-------- The records --------
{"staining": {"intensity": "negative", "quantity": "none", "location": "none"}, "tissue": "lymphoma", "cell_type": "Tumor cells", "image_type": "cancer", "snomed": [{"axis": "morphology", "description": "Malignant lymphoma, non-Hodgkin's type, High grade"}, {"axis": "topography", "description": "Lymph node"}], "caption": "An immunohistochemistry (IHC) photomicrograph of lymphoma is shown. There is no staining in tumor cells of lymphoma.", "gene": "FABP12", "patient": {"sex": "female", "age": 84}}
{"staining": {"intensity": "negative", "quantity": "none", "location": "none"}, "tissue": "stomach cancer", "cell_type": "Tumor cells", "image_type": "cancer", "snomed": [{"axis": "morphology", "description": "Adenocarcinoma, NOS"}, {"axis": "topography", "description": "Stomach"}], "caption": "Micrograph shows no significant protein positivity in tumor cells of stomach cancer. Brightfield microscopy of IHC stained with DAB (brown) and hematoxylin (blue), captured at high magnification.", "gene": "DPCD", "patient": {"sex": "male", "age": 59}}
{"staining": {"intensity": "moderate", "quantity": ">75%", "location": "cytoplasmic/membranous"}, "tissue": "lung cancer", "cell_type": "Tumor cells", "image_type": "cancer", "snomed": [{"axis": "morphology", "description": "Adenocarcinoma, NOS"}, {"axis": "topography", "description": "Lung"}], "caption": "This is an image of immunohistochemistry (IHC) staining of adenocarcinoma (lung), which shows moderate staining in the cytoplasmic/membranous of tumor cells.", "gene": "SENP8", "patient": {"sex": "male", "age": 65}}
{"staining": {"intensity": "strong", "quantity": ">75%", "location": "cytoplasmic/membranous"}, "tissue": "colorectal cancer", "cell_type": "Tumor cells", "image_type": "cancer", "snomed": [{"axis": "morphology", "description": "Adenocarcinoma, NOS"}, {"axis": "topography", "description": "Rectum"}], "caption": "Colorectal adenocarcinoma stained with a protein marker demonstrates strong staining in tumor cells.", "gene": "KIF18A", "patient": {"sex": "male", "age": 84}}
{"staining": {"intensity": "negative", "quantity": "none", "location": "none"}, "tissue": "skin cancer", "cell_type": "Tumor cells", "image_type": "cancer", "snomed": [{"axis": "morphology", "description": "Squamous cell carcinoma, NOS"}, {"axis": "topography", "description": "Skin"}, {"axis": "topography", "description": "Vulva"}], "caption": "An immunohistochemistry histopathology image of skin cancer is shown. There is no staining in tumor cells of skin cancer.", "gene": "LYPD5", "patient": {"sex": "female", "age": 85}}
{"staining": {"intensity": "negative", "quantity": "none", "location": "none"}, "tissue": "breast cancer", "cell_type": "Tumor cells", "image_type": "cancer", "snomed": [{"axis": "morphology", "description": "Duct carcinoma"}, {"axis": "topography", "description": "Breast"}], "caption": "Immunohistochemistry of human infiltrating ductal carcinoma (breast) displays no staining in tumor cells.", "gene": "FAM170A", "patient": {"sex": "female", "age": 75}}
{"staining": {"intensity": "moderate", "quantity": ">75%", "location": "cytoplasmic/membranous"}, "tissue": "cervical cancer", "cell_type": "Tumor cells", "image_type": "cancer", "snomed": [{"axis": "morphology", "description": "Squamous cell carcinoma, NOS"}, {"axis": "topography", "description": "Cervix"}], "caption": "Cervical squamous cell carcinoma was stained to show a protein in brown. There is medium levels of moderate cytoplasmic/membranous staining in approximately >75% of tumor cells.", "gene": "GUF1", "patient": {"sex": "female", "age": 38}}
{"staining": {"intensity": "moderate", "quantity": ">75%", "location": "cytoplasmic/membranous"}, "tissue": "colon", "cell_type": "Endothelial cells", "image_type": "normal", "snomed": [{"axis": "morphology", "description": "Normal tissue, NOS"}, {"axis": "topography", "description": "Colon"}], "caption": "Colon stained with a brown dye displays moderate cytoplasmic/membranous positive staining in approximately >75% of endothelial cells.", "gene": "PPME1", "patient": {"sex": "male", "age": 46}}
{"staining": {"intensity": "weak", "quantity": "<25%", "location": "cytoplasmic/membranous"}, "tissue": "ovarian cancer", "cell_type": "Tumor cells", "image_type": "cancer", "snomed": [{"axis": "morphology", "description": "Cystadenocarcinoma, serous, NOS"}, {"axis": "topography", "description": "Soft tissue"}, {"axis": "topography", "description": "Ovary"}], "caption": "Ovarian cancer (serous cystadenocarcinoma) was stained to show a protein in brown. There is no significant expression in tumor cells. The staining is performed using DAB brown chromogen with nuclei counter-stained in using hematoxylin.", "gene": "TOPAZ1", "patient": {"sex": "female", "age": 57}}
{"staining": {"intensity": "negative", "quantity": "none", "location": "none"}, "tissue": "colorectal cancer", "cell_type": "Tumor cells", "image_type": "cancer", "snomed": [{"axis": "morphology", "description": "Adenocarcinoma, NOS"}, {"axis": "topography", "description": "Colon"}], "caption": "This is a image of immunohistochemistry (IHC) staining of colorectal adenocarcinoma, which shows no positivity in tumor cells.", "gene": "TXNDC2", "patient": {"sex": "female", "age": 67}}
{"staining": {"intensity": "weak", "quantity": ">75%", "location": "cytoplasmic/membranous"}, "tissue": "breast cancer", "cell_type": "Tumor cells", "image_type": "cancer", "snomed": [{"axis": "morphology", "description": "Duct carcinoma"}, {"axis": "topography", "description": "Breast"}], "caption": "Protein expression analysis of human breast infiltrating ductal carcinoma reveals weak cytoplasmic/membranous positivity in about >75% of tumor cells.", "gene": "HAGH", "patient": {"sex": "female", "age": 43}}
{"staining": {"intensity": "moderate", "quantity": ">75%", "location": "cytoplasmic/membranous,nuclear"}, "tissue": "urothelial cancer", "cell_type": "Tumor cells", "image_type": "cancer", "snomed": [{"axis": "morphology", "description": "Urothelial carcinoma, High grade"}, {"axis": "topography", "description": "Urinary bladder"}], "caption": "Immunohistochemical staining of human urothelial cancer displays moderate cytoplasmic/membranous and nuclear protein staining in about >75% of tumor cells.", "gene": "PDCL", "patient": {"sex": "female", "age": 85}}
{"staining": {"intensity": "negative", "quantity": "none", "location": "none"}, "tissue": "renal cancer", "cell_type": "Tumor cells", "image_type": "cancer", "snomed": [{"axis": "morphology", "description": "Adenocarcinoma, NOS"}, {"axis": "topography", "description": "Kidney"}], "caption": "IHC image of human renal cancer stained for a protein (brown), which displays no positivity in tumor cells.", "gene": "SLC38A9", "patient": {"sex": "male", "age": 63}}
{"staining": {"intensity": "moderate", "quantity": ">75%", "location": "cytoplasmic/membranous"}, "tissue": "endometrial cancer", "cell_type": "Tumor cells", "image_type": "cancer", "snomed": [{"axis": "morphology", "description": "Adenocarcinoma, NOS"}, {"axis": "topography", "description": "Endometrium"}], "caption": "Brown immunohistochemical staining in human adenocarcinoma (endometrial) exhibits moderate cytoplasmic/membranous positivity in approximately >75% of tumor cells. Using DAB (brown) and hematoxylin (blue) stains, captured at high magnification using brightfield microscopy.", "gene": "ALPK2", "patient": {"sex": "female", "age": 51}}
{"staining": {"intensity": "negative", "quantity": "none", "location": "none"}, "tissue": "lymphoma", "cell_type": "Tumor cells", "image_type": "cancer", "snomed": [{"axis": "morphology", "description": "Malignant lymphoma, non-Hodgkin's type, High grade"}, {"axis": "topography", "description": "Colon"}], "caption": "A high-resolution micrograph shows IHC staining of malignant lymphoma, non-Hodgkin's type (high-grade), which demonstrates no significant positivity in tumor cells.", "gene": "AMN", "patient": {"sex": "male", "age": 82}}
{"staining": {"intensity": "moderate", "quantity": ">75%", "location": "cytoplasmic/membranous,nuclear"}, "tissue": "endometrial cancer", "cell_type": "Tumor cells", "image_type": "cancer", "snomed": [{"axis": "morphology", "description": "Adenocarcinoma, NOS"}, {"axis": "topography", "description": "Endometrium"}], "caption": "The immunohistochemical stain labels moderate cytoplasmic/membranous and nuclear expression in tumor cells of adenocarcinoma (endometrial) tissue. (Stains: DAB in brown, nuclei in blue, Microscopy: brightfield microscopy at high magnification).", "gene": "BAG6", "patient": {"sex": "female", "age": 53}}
--------
• Exercise:
The entries above hold a line with "is an image" and a later line with "immunohistochemistry histopathology image". Write out exactly those lines and all lines between, nothing more.

• Response to this task:
{"staining": {"intensity": "moderate", "quantity": ">75%", "location": "cytoplasmic/membranous"}, "tissue": "lung cancer", "cell_type": "Tumor cells", "image_type": "cancer", "snomed": [{"axis": "morphology", "description": "Adenocarcinoma, NOS"}, {"axis": "topography", "description": "Lung"}], "caption": "This is an image of immunohistochemistry (IHC) staining of adenocarcinoma (lung), which shows moderate staining in the cytoplasmic/membranous of tumor cells.", "gene": "SENP8", "patient": {"sex": "male", "age": 65}}
{"staining": {"intensity": "strong", "quantity": ">75%", "location": "cytoplasmic/membranous"}, "tissue": "colorectal cancer", "cell_type": "Tumor cells", "image_type": "cancer", "snomed": [{"axis": "morphology", "description": "Adenocarcinoma, NOS"}, {"axis": "topography", "description": "Rectum"}], "caption": "Colorectal adenocarcinoma stained with a protein marker demonstrates strong staining in tumor cells.", "gene": "KIF18A", "patient": {"sex": "male", "age": 84}}
{"staining": {"intensity": "negative", "quantity": "none", "location": "none"}, "tissue": "skin cancer", "cell_type": "Tumor cells", "image_type": "cancer", "snomed": [{"axis": "morphology", "description": "Squamous cell carcinoma, NOS"}, {"axis": "topography", "description": "Skin"}, {"axis": "topography", "description": "Vulva"}], "caption": "An immunohistochemistry histopathology image of skin cancer is shown. There is no staining in tumor cells of skin cancer.", "gene": "LYPD5", "patient": {"sex": "female", "age": 85}}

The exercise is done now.